# Wie lange hält Wärmeleitpaste, wenn sie nicht angebrochen wurde?



## AmdRadeon (13. Juli 2014)

*Wie lange hält Wärmeleitpaste, wenn sie nicht angebrochen wurde?*

Hallo Leute 

Ich wollte bald die Wärmeleitpaste auf meinem Prozessor erneuern. Ich habe hier noch eine ziemlich alte Tube Wärmeleitpaste von Zalman rumliegen (müsste von 2008 sein).
Sie ist noch luftdicht verpackt (also in der Tubenöffnung befindet sich ein Metallplättchen, was ich erstmal aufstechen müsste um die Paste zu nutzen).

Ich weiß, dass Wärmeleitpaste aufgetragen spätestens alle paar Jahre erneuert werden sollte, da sie sonst hart wird und nicht mehr richtig die Wärme leitet.
Wie ist das nun bei meiner Zalman-Wärmeleitpaste? Kann ich sie noch ohne Probleme verwenden? Also ausgehärtet ist sie auf keinen Fall.

Was vlt noch wichtig ist:
Drauf steht: Main Material: Zinc Oxide, Thermal Conductivity:1,2W/mk
Damit soll ein Phenom II X4 940 ohne Übertaktung mit 125W TDP gekühlt werden

Was meint ihr?


----------



## keinnick (13. Juli 2014)

*AW: Wie lange hält Wärmeleitpaste, wenn sie nicht angebrochen wurde?*

Wenn die Konsistenz noch ok ist und sie sich gut verstreichen lässt, sollte das kein Problem sein sie noch zu nutzen.


----------



## AmdRadeon (13. Juli 2014)

*AW: Wie lange hält Wärmeleitpaste, wenn sie nicht angebrochen wurde?*

Ok danke


----------



## Seabound (13. Juli 2014)

Man mus WLP auch nicht alle paar Jahre erneuern. Z.B. Intel hat unter dem IHS der aktuellen CPUs auch WLP. Und die muss auch nicht gelegentlich erneuert werden. Und nebenbei, dass ist bestimmt die aller günstigste WLP, die Intel bekommen konnte, die da unterm IHS ist.


----------



## Cinnayum (13. Juli 2014)

*AW: Wie lange hält Wärmeleitpaste, wenn sie nicht angebrochen wurde?*

Wenn keine Hitze oder Luft daran gelangt, dann ewig.

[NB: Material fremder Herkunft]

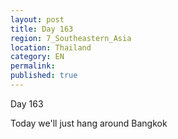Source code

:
 ```yaml
---
layout: post
title: Day 163
region: 7_Southeastern_Asia
location: Thailand
category: EN
permalink:
published: true
---
```


Day 163

Today we'll just hang around Bangkok

<p><a
href="https://lh3.googleusercontent.com/_wyaZTxs6ZBjp8qVcdtx3Z-XV5_O1SYEDt8OIF0-B99REe9Yruo3M1GFFXjzfVMFU_SKlGJS37GJ8N_weN_SoTjqvIljW7so1DtCPKBSwn8x5OLz988Hbsm2sevwx6DtmXLBFf4DD5-e31EIi_1ypSkFrkE8I9gWCsoUk7LF-SMh5KVYrG-TIY72Bi9IR3eZ8KhqRuI6crS0q1uW3WpP-AuSbSpwTNORhGiV45m3_M25zdQDcBXdIaZ53-82x1k7yJlzUkuKeVScYh7bqI9927KTIfeDN694uexjyhgZlvQ2PpqEz4jMHsb6u8kqVhIKUIIYk5c6FunjKsj9ZTK-zNWyI_rI5nj8nioRhNs6U2DE-Q53M7cqGUR2sWj2mH8-2dL4SEEv8kNvE1CtVYTrX5gP8SM0e-H4DYEvDbePb-lx0mGnVMOofTGGH8isyswy5ozNuzW32OCOHcY-RwfjiB7mNnwY0kWhogMNb87hNRI0pNIEZsPRjRGiKZ7adgOGtFxt8w4KaS208r5RzgKCf_fj42oxbDG8uwHfolwmqwd-GIQXe-DFgC_hCKB5E2wyKBgZ-d-DPHkSAtHSOfh23Zm2iE3jIcIFPcxnNgqGyyuY7l1eVE7y82eM-48391TXP8IP3NysuSCAkIfnnzvZ3Z8OMWRIFeRlgO9FClYhahI6dnR8XePO5JgaNn8IWLO7bpWOJHSPIUASDq3XawI=w836-h627-no"><img 
src="https://lh3.googleusercontent.com/_wyaZTxs6ZBjp8qVcdtx3Z-XV5_O1SYEDt8OIF0-B99REe9Yruo3M1GFFXjzfVMFU_SKlGJS37GJ8N_weN_SoTjqvIljW7so1DtCPKBSwn8x5OLz988Hbsm2sevwx6DtmXLBFf4DD5-e31EIi_1ypSkFrkE8I9gWCsoUk7LF-SMh5KVYrG-TIY72Bi9IR3eZ8KhqRuI6crS0q1uW3WpP-AuSbSpwTNORhGiV45m3_M25zdQDcBXdIaZ53-82x1k7yJlzUkuKeVScYh7bqI9927KTIfeDN694uexjyhgZlvQ2PpqEz4jMHsb6u8kqVhIKUIIYk5c6FunjKsj9ZTK-zNWyI_rI5nj8nioRhNs6U2DE-Q53M7cqGUR2sWj2mH8-2dL4SEEv8kNvE1CtVYTrX5gP8SM0e-H4DYEvDbePb-lx0mGnVMOofTGGH8isyswy5ozNuzW32OCOHcY-RwfjiB7mNnwY0kWhogMNb87hNRI0pNIEZsPRjRGiKZ7adgOGtFxt8w4KaS208r5RzgKCf_fj42oxbDG8uwHfolwmqwd-GIQXe-DFgC_hCKB5E2wyKBgZ-d-DPHkSAtHSOfh23Zm2iE3jIcIFPcxnNgqGyyuY7l1eVE7y82eM-48391TXP8IP3NysuSCAkIfnnzvZ3Z8OMWRIFeRlgO9FClYhahI6dnR8XePO5JgaNn8IWLO7bpWOJHSPIUASDq3XawI=w836-h627-no" class="oversize" alt=""></a></p>

<p><a
href="https://lh3.googleusercontent.com/IoquOOtCWAghxXxm2apVk1muC1bZ8WDEDfa3-mk982rtSkZrc1qNvdOll73fcX4UCgtCvDXo06QokEZbk-QX-uIlslXJWvqVUrsTftHbgWMHjMkGRQT7ScsPobQhHfylsSvWlFoZHbNJ1PQUMU6_GzQmaoFL16LGoak4RkeTstE4LFEuwFzFI6smIuXO2UkRJct2FV8nVr6X4itAeFqqedBT9pJX4OPYwh2R7bZN6949BT8UZqL53nYIf11amyfnLnptIOyvbvGjnolP2yGN0c3sbpcFBeOMn_LmZ65Ps_FdJ74s-CGz266buGJKAENWtvwQT6PAVh678MP9JFxm10K6LoF6nxG6pR9k0tGyvYhyQDikZz6Cy7lNrWzVVQDguQix_02DCl4nVBqvj71cZOo8rIUB9dk5hcQ73K6dy6hyvpSthGikeyWjtRrTkHyvCPw-9tHvxLwYsuSVOhncqcxTXIE_-zmB8MlUzvrtuDrNlLFul8JrinNvbUIY3ccmU56DZ4hh3WasqGVjh4fAz-YHbJIlnMwcqFoQEMVpf1H8OW0hN-olJmTTCCL2T4IRTzshe0T8YDiRMQkHWuWtFrDTzqseCS8MIRRxE7QakgSj2MVPB0vx5S-Kso46ZcHVRap02Th6DZn4UcU7byIYHY9iWKn9-004A1GV41DTRca2XUjnPFbhg4Ctju6QY8RaoscSiyR9OcLKbdMX5Yc=w836-h627-no"><img 
src="https://lh3.googleusercontent.com/IoquOOtCWAghxXxm2apVk1muC1bZ8WDEDfa3-mk982rtSkZrc1qNvdOll73fcX4UCgtCvDXo06QokEZbk-QX-uIlslXJWvqVUrsTftHbgWMHjMkGRQT7ScsPobQhHfylsSvWlFoZHbNJ1PQUMU6_GzQmaoFL16LGoak4RkeTstE4LFEuwFzFI6smIuXO2UkRJct2FV8nVr6X4itAeFqqedBT9pJX4OPYwh2R7bZN6949BT8UZqL53nYIf11amyfnLnptIOyvbvGjnolP2yGN0c3sbpcFBeOMn_LmZ65Ps_FdJ74s-CGz266buGJKAENWtvwQT6PAVh678MP9JFxm10K6LoF6nxG6pR9k0tGyvYhyQDikZz6Cy7lNrWzVVQDguQix_02DCl4nVBqvj71cZOo8rIUB9dk5hcQ73K6dy6hyvpSthGikeyWjtRrTkHyvCPw-9tHvxLwYsuSVOhncqcxTXIE_-zmB8MlUzvrtuDrNlLFul8JrinNvbUIY3ccmU56DZ4hh3WasqGVjh4fAz-YHbJIlnMwcqFoQEMVpf1H8OW0hN-olJmTTCCL2T4IRTzshe0T8YDiRMQkHWuWtFrDTzqseCS8MIRRxE7QakgSj2MVPB0vx5S-Kso46ZcHVRap02Th6DZn4UcU7byIYHY9iWKn9-004A1GV41DTRca2XUjnPFbhg4Ctju6QY8RaoscSiyR9OcLKbdMX5Yc=w836-h627-no" class="oversize" alt=""></a></p>

<p><a
href="https://lh3.googleusercontent.com/1MAY8Dntw0_HJuDddpJ3XyjCzkXLBhBiambirIlQPkpLEzRFAIv8R14-70Hv9YlxvcOsWxTMLVFqTJUB7Cdx_eqb-PWyxMrNa9tNveK-ytNVF46DAkgbeSP98TPgujEfauG4QLcpHfSIXMUYra3mSbEXrkhDV6qU7tagxtzPjIyZtmN6r2qQ5L5cXScVmZ2bVoQZnmMUjbBfw_v1eLkM7hfw7mDqeBdfYNOjsar3U7W3qMtW37YAh_aoVROr2Mp5VPrYINIbB9-79_h4dkrMuWxSzqbS9eYK6x9S4lgnZDbz1aAlEicD0gTFmZFJrvJlz-3Ulyermqoe3ugAgj5K3s0Hh-EIkuYYDEpnawkjl0iq1TjDzmhGlWQijS4n4Vz_IffdW2WMU7OTelBR3hc3QBO7utYC1BxKVBsmWN--gudplVU6cbAdW9gGLtOLhk3Svlcf9DDNcX3pqWq3T4hAaRjMrLltxNLSyuhQGFSlg6mPd2mBNk7xVbJipY6HKVR4tX-ls9joDA8kwD6IBMFsSawN29_p6z0ZOdVxv6SG99Af6ibRkEJLXRAOJlnN8vInrM4Aw4xMKtPDyhI30DYxxvngC7E5rx7fEM56fKEEkYxKybEzkSEKCiMVN-OEqJhBG_pE9lDUYWV5Ac_woQId7GZkNB1PGIbm2YVEoHHaroN8Hv8lsNKbQKFWvY5ZrMv0ZqKt0dajBmWrS47Enl8=w836-h627-no"><img 
src="https://lh3.googleusercontent.com/1MAY8Dntw0_HJuDddpJ3XyjCzkXLBhBiambirIlQPkpLEzRFAIv8R14-70Hv9YlxvcOsWxTMLVFqTJUB7Cdx_eqb-PWyxMrNa9tNveK-ytNVF46DAkgbeSP98TPgujEfauG4QLcpHfSIXMUYra3mSbEXrkhDV6qU7tagxtzPjIyZtmN6r2qQ5L5cXScVmZ2bVoQZnmMUjbBfw_v1eLkM7hfw7mDqeBdfYNOjsar3U7W3qMtW37YAh_aoVROr2Mp5VPrYINIbB9-79_h4dkrMuWxSzqbS9eYK6x9S4lgnZDbz1aAlEicD0gTFmZFJrvJlz-3Ulyermqoe3ugAgj5K3s0Hh-EIkuYYDEpnawkjl0iq1TjDzmhGlWQijS4n4Vz_IffdW2WMU7OTelBR3hc3QBO7utYC1BxKVBsmWN--gudplVU6cbAdW9gGLtOLhk3Svlcf9DDNcX3pqWq3T4hAaRjMrLltxNLSyuhQGFSlg6mPd2mBNk7xVbJipY6HKVR4tX-ls9joDA8kwD6IBMFsSawN29_p6z0ZOdVxv6SG99Af6ibRkEJLXRAOJlnN8vInrM4Aw4xMKtPDyhI30DYxxvngC7E5rx7fEM56fKEEkYxKybEzkSEKCiMVN-OEqJhBG_pE9lDUYWV5Ac_woQId7GZkNB1PGIbm2YVEoHHaroN8Hv8lsNKbQKFWvY5ZrMv0ZqKt0dajBmWrS47Enl8=w836-h627-no" class="oversize" alt=""></a></p>

<p><a
href="https://lh3.googleusercontent.com/-jJ2RIp843x42EZlXxSoAgGIv9mub0GKUFl2xqOK2KRzzmn1Yuu_TYaYwPb7E1JdipYNEA4GlDcuv3kN4zpc3LS3dl6fLgdJUPTP-Cdy5BrSawdUAjZtjm8AQ8JiUJwzv4C9MFuPs3d_Y4anQsKFAwem1Dg2n8s0pjM-onZZFTBN3ZVHFFgOZilXbCJAkYpfmgZmrCnVuvkN01C6-8IpLoede5sAKVAlWqFzv7PujRqjPzKXV-R9leDPGuUJZ0hhrClt6ZNv7z1lg-2SXjRXdGaIRzemPivv3DpAgumbW9HWYZDc2I1lMXr718gx8amlEsnYAFH2iUBilti13omQHN4uB69PYx08CZzGyjnlNjiCYr8uTIM0Z-KRRjL4tKFU33HnTAWVQ_vIBYA-j4AtRdHRumx4-93XyLRmgyChPCv0iEATq_STTMdBbjDkOExUvRtO9lhh1KcFziKAqtpPYH1fM51ao5RB2y-3gynkequujH-a1TvH2lXofG74faYD8P_0jYoYYe2AbjuVv4dozSmFHButyi9znUWpDI7-FBnLAGMhnAHynQ-I8C672cliNbjV2Uz8zD_YiHbUF0RvETg0D15sVtgfGRBSqgIywPpWu3gj4vJpVekRoLUrxu0Ha8LcDLQbcPxJBqKugZ4k9KN52cF0xFGuqb8Afjx7UHFDtDuIADORZX-v8EZhSm1D1f0DzTO3CCXSYYgnMuE=w669-h502-no"><img 
src="https://lh3.googleusercontent.com/-jJ2RIp843x42EZlXxSoAgGIv9mub0GKUFl2xqOK2KRzzmn1Yuu_TYaYwPb7E1JdipYNEA4GlDcuv3kN4zpc3LS3dl6fLgdJUPTP-Cdy5BrSawdUAjZtjm8AQ8JiUJwzv4C9MFuPs3d_Y4anQsKFAwem1Dg2n8s0pjM-onZZFTBN3ZVHFFgOZilXbCJAkYpfmgZmrCnVuvkN01C6-8IpLoede5sAKVAlWqFzv7PujRqjPzKXV-R9leDPGuUJZ0hhrClt6ZNv7z1lg-2SXjRXdGaIRzemPivv3DpAgumbW9HWYZDc2I1lMXr718gx8amlEsnYAFH2iUBilti13omQHN4uB69PYx08CZzGyjnlNjiCYr8uTIM0Z-KRRjL4tKFU33HnTAWVQ_vIBYA-j4AtRdHRumx4-93XyLRmgyChPCv0iEATq_STTMdBbjDkOExUvRtO9lhh1KcFziKAqtpPYH1fM51ao5RB2y-3gynkequujH-a1TvH2lXofG74faYD8P_0jYoYYe2AbjuVv4dozSmFHButyi9znUWpDI7-FBnLAGMhnAHynQ-I8C672cliNbjV2Uz8zD_YiHbUF0RvETg0D15sVtgfGRBSqgIywPpWu3gj4vJpVekRoLUrxu0Ha8LcDLQbcPxJBqKugZ4k9KN52cF0xFGuqb8Afjx7UHFDtDuIADORZX-v8EZhSm1D1f0DzTO3CCXSYYgnMuE=w669-h502-no" class="oversize" alt=""></a></p>

<p><a
href="https://lh3.googleusercontent.com/qwN2NwdE3Ws5eb7t-1tKj3DepDQYjkWjAka6inxd57x82AH7NuI7YNk04AAqJCRb5uBcrpsNeYSv4LCiA9VPXW-hXZ3kKqJm-mY3Q1zCIQsZr4R3zSQ7Jx7LTxG1H8e14HkUFiHw2z_yxBPrPWgt_Pl4TN9j2FzWQtYtrKhPCodruqyjl8V-nbJqQRPM8l3N9NfAfxozMweaOpgw3bjyQmFU0usTYcG9vCd_sRohOgDsb5l2z4c1_xZCrBRA6WXjMzN9oMaX2tbSJtEVo_60-f6xLqYlazlZwKj7276k_7ize0mrBvyeh0kwauYWYOxIop57wqT9pqU8MpbZTlj4GEH0HEKi5DTD_vE9i33f7KWzp-8D6BrbVVUgC_o4uEcZhs7w8Vr3tuIFtH6gCHWjy4YAcQoFIEyFK1f_QMSK2sojQzDOD9A8UowEB8Lb0HvRNqciAJi76HABxltI9-6YG2TKwHaP3xE2j41-VI8pIq6F66tmRRFQmzsaF9jyiTtmu2LrfSPd9mvmbZibgLRqLnPBhdLv0VXMEgwTgFn8t3KaHqAaxJHH3Qzl8Ym-aiA6wNvunyIuJg-rekeMjExgwlJBT9iDLUUBZ9cENqKlJxtBxV7HcHiTd4S3m7-cRyJnc4JrTL0k9pnYczDO1g7UGjAzB-7aKnRGVIA-9ECAdZ7Z4FYMwHjtbLaKlwbZvcSsGH2q_oK-eEBmbRhHonc=w471-h627-no"><img 
src="https://lh3.googleusercontent.com/qwN2NwdE3Ws5eb7t-1tKj3DepDQYjkWjAka6inxd57x82AH7NuI7YNk04AAqJCRb5uBcrpsNeYSv4LCiA9VPXW-hXZ3kKqJm-mY3Q1zCIQsZr4R3zSQ7Jx7LTxG1H8e14HkUFiHw2z_yxBPrPWgt_Pl4TN9j2FzWQtYtrKhPCodruqyjl8V-nbJqQRPM8l3N9NfAfxozMweaOpgw3bjyQmFU0usTYcG9vCd_sRohOgDsb5l2z4c1_xZCrBRA6WXjMzN9oMaX2tbSJtEVo_60-f6xLqYlazlZwKj7276k_7ize0mrBvyeh0kwauYWYOxIop57wqT9pqU8MpbZTlj4GEH0HEKi5DTD_vE9i33f7KWzp-8D6BrbVVUgC_o4uEcZhs7w8Vr3tuIFtH6gCHWjy4YAcQoFIEyFK1f_QMSK2sojQzDOD9A8UowEB8Lb0HvRNqciAJi76HABxltI9-6YG2TKwHaP3xE2j41-VI8pIq6F66tmRRFQmzsaF9jyiTtmu2LrfSPd9mvmbZibgLRqLnPBhdLv0VXMEgwTgFn8t3KaHqAaxJHH3Qzl8Ym-aiA6wNvunyIuJg-rekeMjExgwlJBT9iDLUUBZ9cENqKlJxtBxV7HcHiTd4S3m7-cRyJnc4JrTL0k9pnYczDO1g7UGjAzB-7aKnRGVIA-9ECAdZ7Z4FYMwHjtbLaKlwbZvcSsGH2q_oK-eEBmbRhHonc=w471-h627-no" class="oversize" alt=""></a></p>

Wenn sie auf der CPU Höllenqualen erleiden muss, sollte man sie schon nach 1-2 Jahren mal auswechseln.
Meine ist auf der alten CPU quasi zerbröselt. Das Erneuern hat gut 20°C gebracht.


----------



## SirXe (13. Juli 2014)

*AW: Wie lange hält Wärmeleitpaste, wenn sie nicht angebrochen wurde?*

Also Arctic Cooling gibt bei der eigenen MX4 Paste mindesten 8 Jahre nach(!!!) auftragen an, eine verschlossene dürfte nahezu ewig halten!


----------



## Dr Bakterius (13. Juli 2014)

*AW: Wie lange hält Wärmeleitpaste, wenn sie nicht angebrochen wurde?*

Ich habe auf keiner meiner Tuben ein MHD Aufdruck drauf und meine AC Silver5 ist Steinalt und lässt sich noch gut verarbeiten.


----------



## Seabound (13. Juli 2014)

Ich verwende auch noch Arctic Silber. Die Tube ist bestimmt 9-10 Jahre alt. Man braucht ja nur nen Klecks und das Zeuge hält ewig. Bzw. Ich hab die Tube 3 x verwendet. 1 x als ich meinen Duron eingebaut hab, 1 x als ich den Phenom I eingebaut hab und 1 x beim i7. Die WLPs unter den Kühlern hatte ich zwischendurch nie gewechselt. Der Phenom werkelt bei meiner Frau im Büro mit der ersten WLP. Der Kühler wurde ca. 2008 montiert.


----------



## MepMepWroam (14. Juli 2014)

*AW: Wie lange hält Wärmeleitpaste, wenn sie nicht angebrochen wurde?*

Ich denke solange die WLP nicht direkt der Luft ausgesetzt ist hält die ewig. Ich habe WLP noch nie erneuert, und selbst wenn wird sich das langsam aber sicher in den Temperaturen äußern.


----------



## Rotkaeppchen_online (14. Juli 2014)

*AW: Wie lange hält Wärmeleitpaste, wenn sie nicht angebrochen wurde?*



AmdRadeon schrieb:


> Ich habe hier noch eine ziemlich alte Tube Wärmeleitpaste von Zalman rumliegen (müsste von 2008 sein).
> Sie ist noch luftdicht verpackt (also in der Tubenöffnung befindet sich ein Metallplättchen, was ich erstmal aufstechen müsste um die Paste zu nutzen).
> 
> Ich weiß, dass Wärmeleitpaste aufgetragen spätestens alle paar Jahre erneuert werden sollte, da sie sonst hart wird und nicht mehr richtig die Wärme leitet.
> Wie ist das nun bei meiner Zalman-Wärmeleitpaste? Kann ich sie noch ohne Probleme verwenden? Also ausgehärtet ist sie auf keinen Fall.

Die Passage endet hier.